On the other hand, if the author means "care for the actors as people," then option A (which makes no mention of the actors' acting) might arguably be the right choice.

But this GRE question's presentation of options A and C has a couple of serious shortcomings. First, it uses the term "stage personalities" in both answers—but that term is not used or defined in the excerpt or anywhere else in the question. What is a "stage personality"—an exact synonym for actor? a persona that exists on-stage but not off? a performer with a distinctive character or mannerisms, like Jimmy Durante or W.C. Fields? We don't know because the test deviser introduces the term without explaining it.

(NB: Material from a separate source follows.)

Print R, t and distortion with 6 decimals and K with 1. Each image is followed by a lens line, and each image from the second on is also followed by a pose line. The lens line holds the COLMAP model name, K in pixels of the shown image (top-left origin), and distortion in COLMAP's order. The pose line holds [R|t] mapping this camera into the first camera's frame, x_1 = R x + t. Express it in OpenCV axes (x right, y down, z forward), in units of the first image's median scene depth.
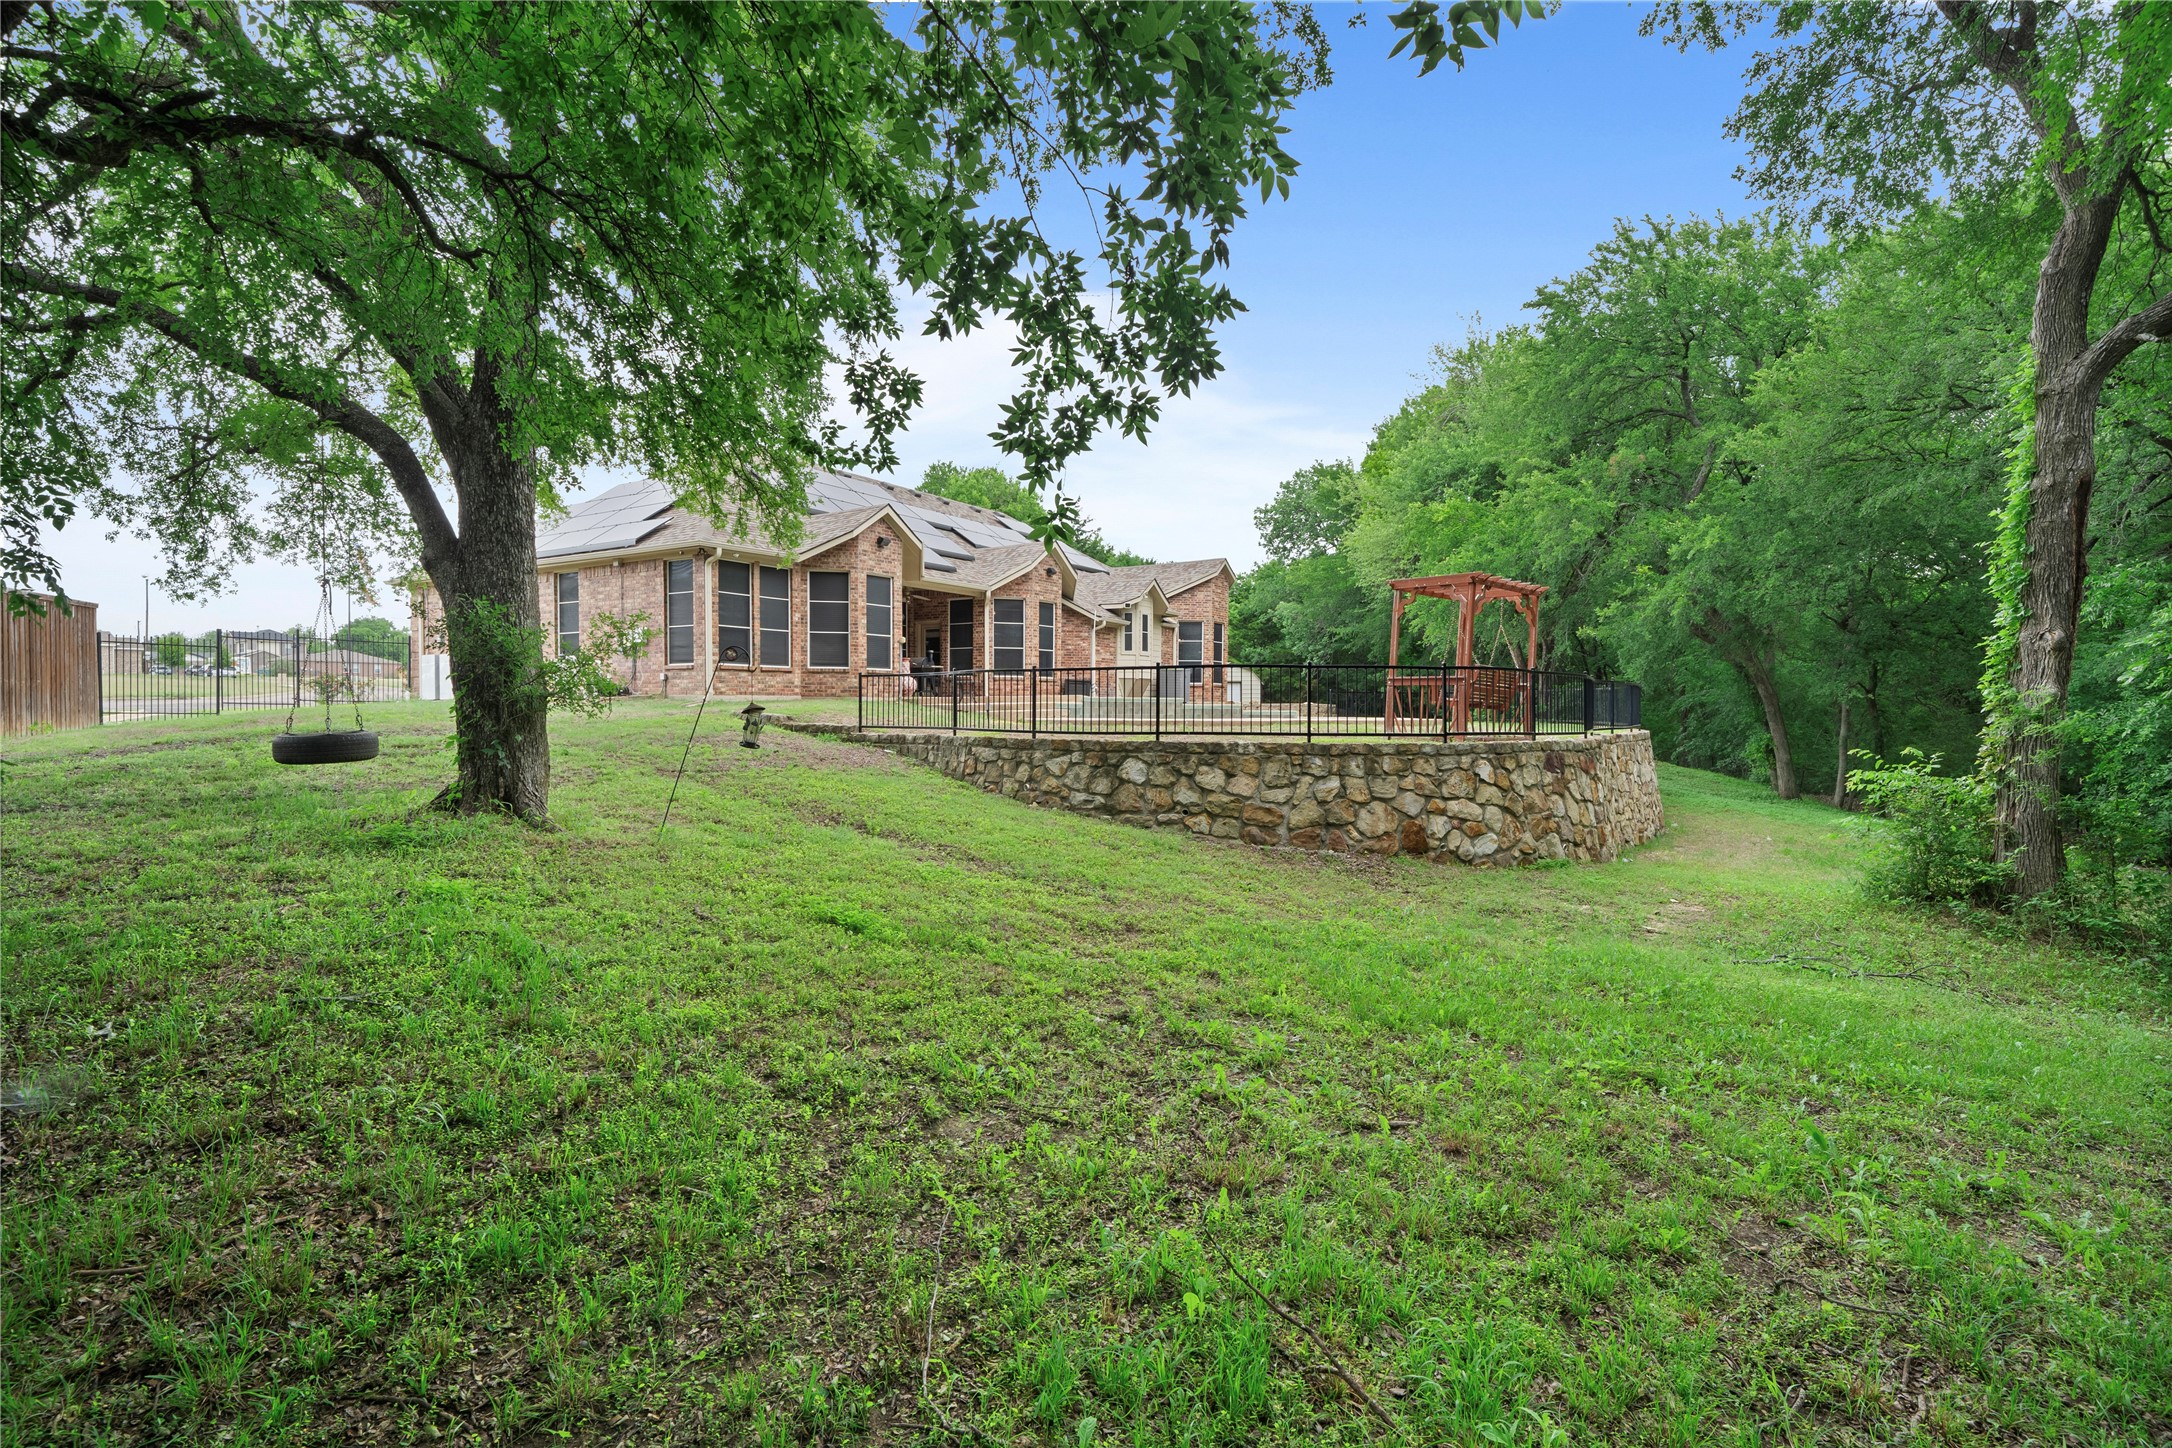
lens RADIAL K [[1062.7, 0, 1086.0], [0, 1062.7, 724.0], [0, 0, 1]] dist [0.001505, 0.000028]
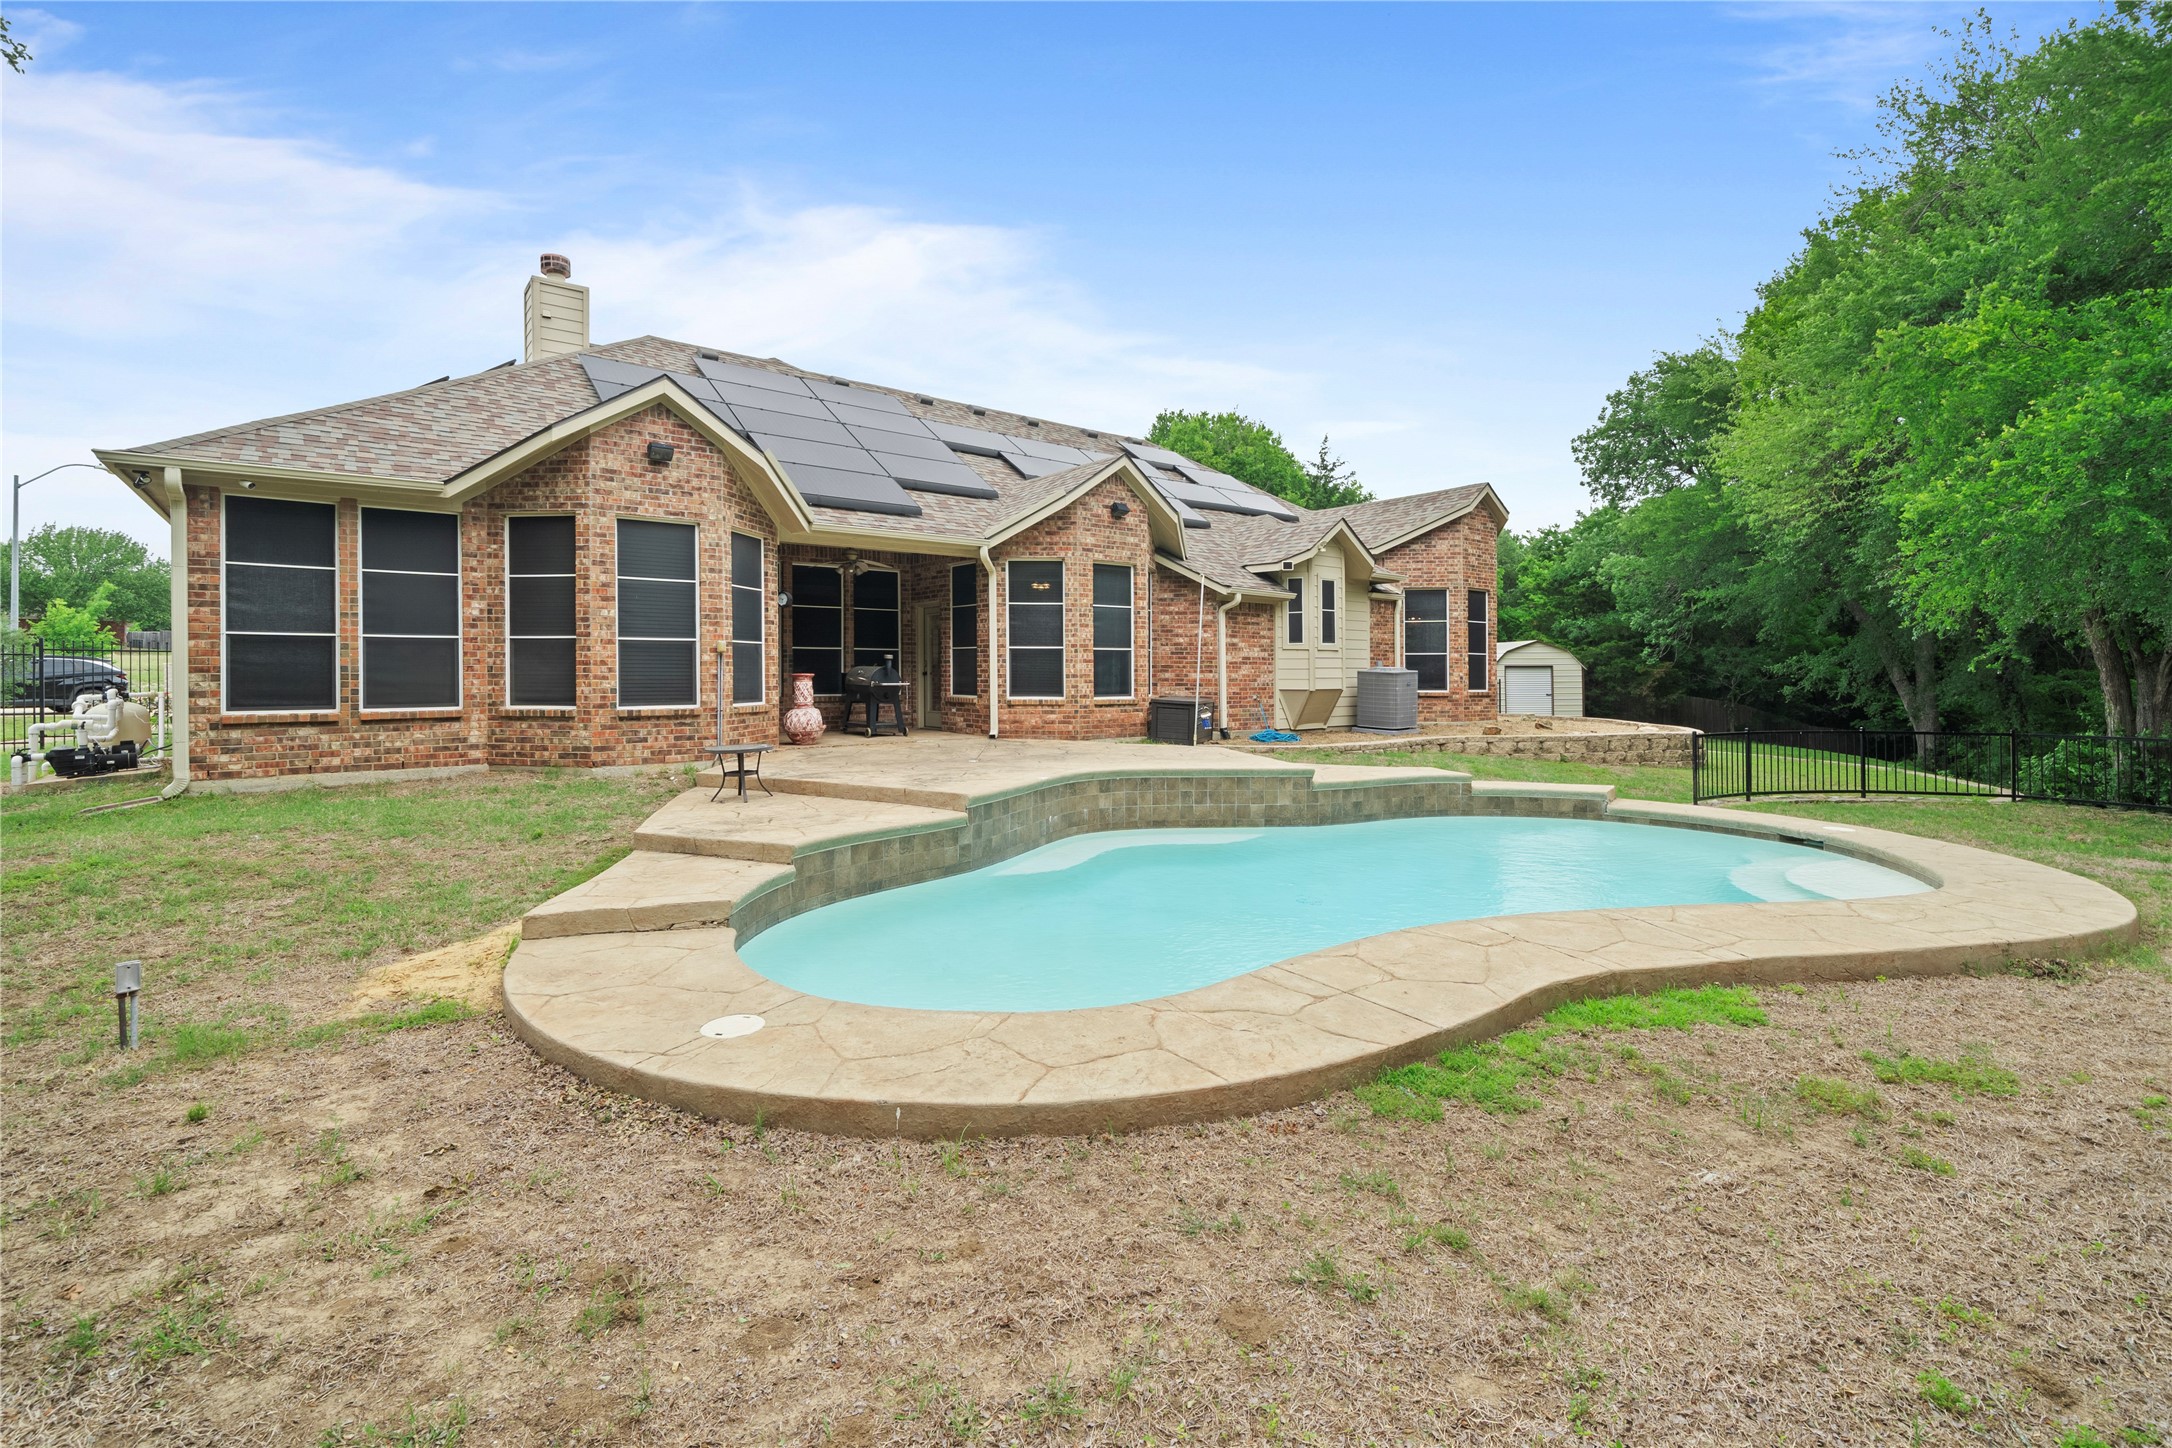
lens RADIAL K [[960.3, 0, 1088.0], [0, 960.3, 655.3], [0, 0, 1]] dist [0.000575, 0.000074]
pose [[0.945613, -0.005275, -0.325251, 0.108813], [-0.004399, 0.999570, -0.029002, -0.048554], [0.325264, 0.028856, 0.945183, 0.486333]]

Second, the question introduces a sneaky distinction in relevant audience between option A (where the relevant audience is "people like the author") and ption C (where the relevant audience is "us today"). As Tim Romano points out, the excerpt is from an essay by Walter Pater titled "Their Majesty's Servants," reprinted in the April 1911 issue of The Mask. The GRE question deviser doesn't expect anyone to know that the excerpt is more than a hundred years old, but in a discussion of whether acting greatness would be recognized by audiences of later ages, it seems at least significant that the wording of option A links the "doubt" expressed in that option to people like the author," whereas option C links its doub to "us today."

Obviously, Walter Pater writing in 1911 can't have any well-defined doubts about the reaction to Garrick of audiences in 2015. So is this whole question an exercise in misdirection hinging on the time frame implied by "people like the author" and the time frame implied by "us today"?

I don't know. Nor am I clear on what the test deviser means by "stage personalities," although it seems to me that the farther we take that term from simple equivalence with "actors," the less connected to Pater's actual comments the GRE question becomes.


Conclusion

In my view, Pater is primarily interested in the acting of the great actors of the past—not in their personas or personal magnetism or whatever. For that reason, I think that option C, which focuses on the acting of the "stage personalities" and not on the "stage personalities" as things in themselves, is the better answer.

But whether you agree with that assessment or not, I hope you will agree that option A is very far from being obviously preferable to option C under any fair-minded analysis of the two options' merits. And that in turn means that this test question does a lousy job of evaluating reading comprehension, or whatever else it is supposed to be doing.